Problem requirements: Extract each line of the items below that contains the word "Estudantes". Case counts, so only lines with that exact capitalization qualify.

Entries shown:
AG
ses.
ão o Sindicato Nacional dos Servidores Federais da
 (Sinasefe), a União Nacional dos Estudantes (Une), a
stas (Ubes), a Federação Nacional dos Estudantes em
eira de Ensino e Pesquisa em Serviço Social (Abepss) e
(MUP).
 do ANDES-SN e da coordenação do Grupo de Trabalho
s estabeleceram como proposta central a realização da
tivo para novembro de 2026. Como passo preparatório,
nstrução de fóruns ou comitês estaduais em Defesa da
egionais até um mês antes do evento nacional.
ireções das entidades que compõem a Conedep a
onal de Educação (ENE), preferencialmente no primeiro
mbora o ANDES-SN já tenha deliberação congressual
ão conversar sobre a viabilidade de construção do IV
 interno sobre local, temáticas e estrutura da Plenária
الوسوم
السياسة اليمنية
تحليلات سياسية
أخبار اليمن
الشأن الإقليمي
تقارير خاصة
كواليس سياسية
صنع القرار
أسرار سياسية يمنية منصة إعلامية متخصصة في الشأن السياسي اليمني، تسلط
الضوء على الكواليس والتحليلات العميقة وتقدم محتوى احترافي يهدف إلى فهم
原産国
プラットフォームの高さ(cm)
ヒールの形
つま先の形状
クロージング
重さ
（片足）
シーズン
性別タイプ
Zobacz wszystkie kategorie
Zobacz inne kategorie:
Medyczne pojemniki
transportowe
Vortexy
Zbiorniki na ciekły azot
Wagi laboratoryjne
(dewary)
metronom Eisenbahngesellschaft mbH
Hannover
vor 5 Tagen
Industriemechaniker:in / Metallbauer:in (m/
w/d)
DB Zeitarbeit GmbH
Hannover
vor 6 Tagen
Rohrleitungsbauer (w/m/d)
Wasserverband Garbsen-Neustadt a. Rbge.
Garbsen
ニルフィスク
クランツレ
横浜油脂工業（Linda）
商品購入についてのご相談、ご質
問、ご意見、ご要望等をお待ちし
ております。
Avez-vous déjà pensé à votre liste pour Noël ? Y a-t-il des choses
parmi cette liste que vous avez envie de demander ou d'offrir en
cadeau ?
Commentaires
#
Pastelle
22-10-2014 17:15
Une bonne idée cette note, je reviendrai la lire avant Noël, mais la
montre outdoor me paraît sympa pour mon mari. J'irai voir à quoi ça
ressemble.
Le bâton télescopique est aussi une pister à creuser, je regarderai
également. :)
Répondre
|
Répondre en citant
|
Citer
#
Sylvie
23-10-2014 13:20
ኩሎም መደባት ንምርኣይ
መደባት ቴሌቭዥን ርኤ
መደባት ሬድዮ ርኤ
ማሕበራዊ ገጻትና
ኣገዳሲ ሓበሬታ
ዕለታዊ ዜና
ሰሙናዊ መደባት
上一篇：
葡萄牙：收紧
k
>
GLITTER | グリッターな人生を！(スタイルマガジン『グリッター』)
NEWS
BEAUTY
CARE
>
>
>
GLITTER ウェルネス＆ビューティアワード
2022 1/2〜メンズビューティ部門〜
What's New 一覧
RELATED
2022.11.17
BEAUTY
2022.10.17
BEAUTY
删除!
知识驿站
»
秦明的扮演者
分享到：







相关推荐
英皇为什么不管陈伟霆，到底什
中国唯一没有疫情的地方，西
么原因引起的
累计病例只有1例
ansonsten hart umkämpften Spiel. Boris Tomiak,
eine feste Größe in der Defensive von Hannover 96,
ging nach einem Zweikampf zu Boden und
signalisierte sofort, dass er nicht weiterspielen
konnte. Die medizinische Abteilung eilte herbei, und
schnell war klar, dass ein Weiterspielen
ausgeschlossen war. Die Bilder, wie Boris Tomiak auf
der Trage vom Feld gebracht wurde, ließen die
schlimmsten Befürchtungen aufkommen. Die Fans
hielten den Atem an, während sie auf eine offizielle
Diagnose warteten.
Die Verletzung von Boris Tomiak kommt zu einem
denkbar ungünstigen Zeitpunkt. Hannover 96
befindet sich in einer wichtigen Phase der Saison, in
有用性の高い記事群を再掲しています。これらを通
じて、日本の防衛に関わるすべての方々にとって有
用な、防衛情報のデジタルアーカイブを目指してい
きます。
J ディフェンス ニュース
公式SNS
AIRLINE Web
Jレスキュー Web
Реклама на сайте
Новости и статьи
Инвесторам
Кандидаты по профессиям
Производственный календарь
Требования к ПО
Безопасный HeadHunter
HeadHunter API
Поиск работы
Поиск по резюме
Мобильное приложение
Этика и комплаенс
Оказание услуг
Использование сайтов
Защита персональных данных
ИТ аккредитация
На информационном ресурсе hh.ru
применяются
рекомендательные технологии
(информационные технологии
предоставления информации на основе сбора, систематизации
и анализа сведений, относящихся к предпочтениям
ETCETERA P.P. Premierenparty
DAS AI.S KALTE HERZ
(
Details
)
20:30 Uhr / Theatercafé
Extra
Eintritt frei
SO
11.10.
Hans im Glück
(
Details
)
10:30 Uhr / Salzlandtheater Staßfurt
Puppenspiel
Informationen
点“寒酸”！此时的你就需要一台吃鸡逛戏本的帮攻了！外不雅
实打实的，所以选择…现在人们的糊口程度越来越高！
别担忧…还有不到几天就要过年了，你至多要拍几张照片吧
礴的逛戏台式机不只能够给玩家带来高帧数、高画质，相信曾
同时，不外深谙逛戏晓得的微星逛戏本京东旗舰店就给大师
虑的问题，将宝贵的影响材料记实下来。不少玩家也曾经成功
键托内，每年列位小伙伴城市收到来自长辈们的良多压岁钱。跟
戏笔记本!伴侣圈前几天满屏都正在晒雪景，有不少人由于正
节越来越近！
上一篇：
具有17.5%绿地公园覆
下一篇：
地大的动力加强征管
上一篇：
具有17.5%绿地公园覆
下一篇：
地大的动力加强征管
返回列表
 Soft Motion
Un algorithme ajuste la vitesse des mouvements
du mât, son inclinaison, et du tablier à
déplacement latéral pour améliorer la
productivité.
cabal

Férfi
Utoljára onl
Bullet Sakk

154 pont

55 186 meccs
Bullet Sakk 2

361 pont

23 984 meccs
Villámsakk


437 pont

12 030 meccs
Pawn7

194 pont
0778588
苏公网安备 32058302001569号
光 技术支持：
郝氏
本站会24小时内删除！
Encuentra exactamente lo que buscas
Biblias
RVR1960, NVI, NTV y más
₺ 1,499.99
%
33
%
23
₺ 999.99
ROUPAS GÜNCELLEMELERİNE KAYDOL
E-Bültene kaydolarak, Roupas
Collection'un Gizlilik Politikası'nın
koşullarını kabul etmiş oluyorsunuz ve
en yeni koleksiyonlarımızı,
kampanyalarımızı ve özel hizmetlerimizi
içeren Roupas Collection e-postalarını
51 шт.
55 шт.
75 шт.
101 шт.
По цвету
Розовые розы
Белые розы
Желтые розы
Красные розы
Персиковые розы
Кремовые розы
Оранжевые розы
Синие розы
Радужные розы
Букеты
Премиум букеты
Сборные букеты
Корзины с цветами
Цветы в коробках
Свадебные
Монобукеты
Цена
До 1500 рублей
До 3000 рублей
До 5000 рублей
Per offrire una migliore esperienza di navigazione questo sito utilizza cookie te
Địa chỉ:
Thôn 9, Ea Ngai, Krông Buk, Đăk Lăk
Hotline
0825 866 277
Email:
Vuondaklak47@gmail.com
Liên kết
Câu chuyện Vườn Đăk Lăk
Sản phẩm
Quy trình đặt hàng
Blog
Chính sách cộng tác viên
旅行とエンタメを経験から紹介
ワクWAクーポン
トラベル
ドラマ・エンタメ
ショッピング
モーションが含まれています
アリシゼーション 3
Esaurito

Problem solution:
 (Sinasefe), a União Nacional dos Estudantes (Une), a
stas (Ubes), a Federação Nacional dos Estudantes em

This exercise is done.